The court, which officially came into existence on July 1, 2002, has the power to try individuals for genocide, crimes against humanity and war crimes committed anywhere in the world.
But it has yet to appoint a chief prosecutor. Several names have been suggested as possible candidates, among them Carla Del Ponte, currently the United Nations chief prosecutor.
The election will take place in New York on April 23.
Del Ponte's interest
Del Ponte expressed her interest in the chief prosecutor's post in an interview with the "Corriere del Ticino" last month.
"Yes, its true; I'm interested, how could I not be," Del Ponte told the newspaper. "Several countries have signalled to me that they see me as chief prosecutor in the future International Criminal Court."
When contacted on Tuesday by swissinfo, Florence Hartmann, her spokeswoman, confirmed that Del Ponte was interested in the post.
But she refused to comment any further on a possible candidature, saying that it was up to individual countries to nominate applicants for the post.
In an interview published on Tuesday in the French newspaper, "Le Monde", Erwin Hofer, head of the political department in the Swiss foreign ministry, announced that Bern would back Del Ponte if there was an international consensus in her favour.
"She has outstanding qualities," said Hofer.
However, Simon Hubacher, head of communications at the Swiss foreign ministry, cautioned that it was up to all 89 member states to agree on the court's future chief prosecutor, adding that it was too early to say if Del Ponte fitted the bill.
But there could be problems ahead for Del Ponte's candidature since it would clash with her role as the UN's chief prosecutor for two International Criminal Tribunals - one for the former Yugoslavia and the other for Rwanda.

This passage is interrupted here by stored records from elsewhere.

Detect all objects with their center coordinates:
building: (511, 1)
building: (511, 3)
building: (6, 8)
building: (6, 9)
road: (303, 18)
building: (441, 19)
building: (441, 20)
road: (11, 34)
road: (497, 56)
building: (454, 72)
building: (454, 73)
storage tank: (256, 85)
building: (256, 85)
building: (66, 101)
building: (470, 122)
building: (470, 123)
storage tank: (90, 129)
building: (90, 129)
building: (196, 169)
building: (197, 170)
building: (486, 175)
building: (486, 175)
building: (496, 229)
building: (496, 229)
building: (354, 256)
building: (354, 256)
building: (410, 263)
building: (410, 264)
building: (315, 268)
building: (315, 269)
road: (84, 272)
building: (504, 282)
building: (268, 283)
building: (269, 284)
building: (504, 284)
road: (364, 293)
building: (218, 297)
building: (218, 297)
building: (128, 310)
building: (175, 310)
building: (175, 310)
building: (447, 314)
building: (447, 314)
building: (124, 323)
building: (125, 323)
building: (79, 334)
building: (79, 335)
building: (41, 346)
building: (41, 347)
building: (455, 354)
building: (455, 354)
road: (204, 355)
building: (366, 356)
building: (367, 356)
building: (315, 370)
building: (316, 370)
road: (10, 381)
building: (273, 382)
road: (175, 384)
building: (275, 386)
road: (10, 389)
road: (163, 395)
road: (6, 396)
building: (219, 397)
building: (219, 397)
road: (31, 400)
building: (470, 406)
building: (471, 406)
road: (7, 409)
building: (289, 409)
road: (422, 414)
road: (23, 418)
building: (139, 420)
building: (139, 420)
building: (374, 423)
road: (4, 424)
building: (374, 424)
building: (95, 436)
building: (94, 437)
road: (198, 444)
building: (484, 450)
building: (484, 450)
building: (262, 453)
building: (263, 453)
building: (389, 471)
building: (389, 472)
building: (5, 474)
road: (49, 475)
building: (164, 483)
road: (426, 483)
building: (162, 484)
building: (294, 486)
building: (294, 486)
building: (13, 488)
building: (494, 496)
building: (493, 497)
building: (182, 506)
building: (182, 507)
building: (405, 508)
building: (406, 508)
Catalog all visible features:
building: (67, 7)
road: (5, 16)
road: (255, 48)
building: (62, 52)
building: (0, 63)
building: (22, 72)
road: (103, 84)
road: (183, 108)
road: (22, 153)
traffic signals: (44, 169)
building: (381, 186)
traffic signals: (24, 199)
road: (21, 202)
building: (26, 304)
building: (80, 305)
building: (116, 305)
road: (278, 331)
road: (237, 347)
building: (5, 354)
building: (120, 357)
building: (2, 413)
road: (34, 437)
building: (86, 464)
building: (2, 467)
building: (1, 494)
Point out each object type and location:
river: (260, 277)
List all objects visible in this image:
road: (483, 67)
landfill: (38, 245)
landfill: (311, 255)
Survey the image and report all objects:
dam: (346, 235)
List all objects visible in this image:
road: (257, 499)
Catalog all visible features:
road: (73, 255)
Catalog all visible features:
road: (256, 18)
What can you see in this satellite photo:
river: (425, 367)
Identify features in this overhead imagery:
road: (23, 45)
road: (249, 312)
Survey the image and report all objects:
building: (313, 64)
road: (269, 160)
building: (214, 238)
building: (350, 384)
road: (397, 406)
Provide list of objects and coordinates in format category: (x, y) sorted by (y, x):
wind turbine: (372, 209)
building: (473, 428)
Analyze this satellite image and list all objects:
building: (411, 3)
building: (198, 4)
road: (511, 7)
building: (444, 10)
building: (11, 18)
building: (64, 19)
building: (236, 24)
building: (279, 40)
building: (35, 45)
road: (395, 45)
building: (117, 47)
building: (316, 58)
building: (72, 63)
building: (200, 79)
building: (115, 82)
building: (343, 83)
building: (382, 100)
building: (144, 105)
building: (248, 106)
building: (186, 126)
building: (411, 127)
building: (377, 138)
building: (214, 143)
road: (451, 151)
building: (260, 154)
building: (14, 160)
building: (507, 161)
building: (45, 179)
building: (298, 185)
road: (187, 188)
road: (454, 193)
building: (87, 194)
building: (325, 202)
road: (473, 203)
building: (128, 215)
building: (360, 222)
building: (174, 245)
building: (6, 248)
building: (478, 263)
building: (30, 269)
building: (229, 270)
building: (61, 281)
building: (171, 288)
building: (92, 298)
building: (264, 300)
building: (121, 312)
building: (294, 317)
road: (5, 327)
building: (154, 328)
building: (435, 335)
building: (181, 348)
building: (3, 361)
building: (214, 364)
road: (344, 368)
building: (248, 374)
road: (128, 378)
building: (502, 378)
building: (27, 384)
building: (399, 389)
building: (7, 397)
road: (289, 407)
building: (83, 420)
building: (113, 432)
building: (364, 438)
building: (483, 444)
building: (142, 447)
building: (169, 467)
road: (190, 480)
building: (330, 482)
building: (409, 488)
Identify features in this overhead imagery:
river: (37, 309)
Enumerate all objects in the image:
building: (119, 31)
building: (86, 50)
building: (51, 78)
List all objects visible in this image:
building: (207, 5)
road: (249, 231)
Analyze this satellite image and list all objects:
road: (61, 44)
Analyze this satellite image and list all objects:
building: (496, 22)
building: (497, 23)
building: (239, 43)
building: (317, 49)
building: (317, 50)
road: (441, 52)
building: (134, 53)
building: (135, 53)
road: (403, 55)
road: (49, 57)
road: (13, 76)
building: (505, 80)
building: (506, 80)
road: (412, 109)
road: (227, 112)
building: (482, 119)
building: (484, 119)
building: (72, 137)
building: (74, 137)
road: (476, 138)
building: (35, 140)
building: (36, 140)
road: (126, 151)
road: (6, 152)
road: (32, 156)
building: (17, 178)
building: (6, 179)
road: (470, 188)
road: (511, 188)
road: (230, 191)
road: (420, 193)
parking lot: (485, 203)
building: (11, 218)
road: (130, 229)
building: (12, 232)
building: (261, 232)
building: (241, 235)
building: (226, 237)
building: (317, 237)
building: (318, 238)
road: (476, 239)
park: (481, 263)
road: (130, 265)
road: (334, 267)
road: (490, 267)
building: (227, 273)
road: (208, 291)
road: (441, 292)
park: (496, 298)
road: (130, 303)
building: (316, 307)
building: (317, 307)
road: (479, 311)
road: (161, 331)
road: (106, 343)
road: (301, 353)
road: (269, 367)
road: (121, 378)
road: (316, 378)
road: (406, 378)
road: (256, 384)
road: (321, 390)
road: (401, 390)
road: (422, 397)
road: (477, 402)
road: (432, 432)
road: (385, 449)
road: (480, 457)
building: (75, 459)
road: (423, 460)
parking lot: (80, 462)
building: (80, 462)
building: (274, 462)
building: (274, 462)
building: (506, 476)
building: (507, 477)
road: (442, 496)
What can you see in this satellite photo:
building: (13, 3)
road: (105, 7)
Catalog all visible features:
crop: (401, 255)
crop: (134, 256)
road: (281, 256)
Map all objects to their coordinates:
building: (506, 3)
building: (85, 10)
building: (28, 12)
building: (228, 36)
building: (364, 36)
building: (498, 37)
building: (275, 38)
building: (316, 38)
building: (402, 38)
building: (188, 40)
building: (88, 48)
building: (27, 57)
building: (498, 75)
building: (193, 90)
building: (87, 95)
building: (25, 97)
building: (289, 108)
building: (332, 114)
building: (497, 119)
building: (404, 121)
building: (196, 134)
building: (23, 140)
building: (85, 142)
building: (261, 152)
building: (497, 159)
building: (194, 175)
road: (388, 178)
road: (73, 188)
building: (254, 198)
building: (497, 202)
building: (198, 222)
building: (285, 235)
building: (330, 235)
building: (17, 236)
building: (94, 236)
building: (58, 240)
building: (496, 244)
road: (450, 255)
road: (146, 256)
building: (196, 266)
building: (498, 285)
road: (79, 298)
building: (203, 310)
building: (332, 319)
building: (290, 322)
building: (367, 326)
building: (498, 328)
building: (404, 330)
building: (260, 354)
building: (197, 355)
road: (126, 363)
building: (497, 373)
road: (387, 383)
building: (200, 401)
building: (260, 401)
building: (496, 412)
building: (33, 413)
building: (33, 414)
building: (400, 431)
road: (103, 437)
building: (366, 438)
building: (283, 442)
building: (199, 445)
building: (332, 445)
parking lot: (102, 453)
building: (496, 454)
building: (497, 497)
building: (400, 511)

Del Ponte was instrumental in bringing former Yugoslav leader Slobodan Milosevic to trial. And, according to a report in Tuesday's "Tages-Anzeiger" newspaper, she promised UN Secretary-General Kofi Annan that she would complete the case.
The newspaper reported UN sources saying Annan would be unhappy if Del Ponte left her post before the Milosevic trial was concluded.
While refusing to comment directly on Del Ponte's future, Farhan Haq, a spokesman for the UN in New York, told swissinfo that she hoped that there would be no disruption to the ongoing trials at the two International Criminal Tribunals.
"She's [Del Ponte] been doing good work and continues to do good work, and we hope that the prosecutions for Rwanda and Yugoslavia will continue on the timetable she's been working so hard to achieve," said Haq.
The appointment of Del Ponte would ensure a high profile presence for Switzerland at the court after the failure of Barbara Ott to be elected as a judge last month.
swissinfo, Isobel Johnson
The inauguration of the ICC took place on Tuesday.
Switzerland has said it will support Carla Del Ponte in a bid for the ICC chief prosecutor's job. But it says it needs consensus of the other member countries first.
A number of countries, including the United States, Russia and China, have so far refused to endorse the ICC because of fears that it could be exploited for political purposes.
The ICC has 89 member states.
April 4, 2003, is the last date for submitting candidates.
April 23, 2003, is the election for the chief prosecutor's job.
The court officially came into existence on July 1 2002.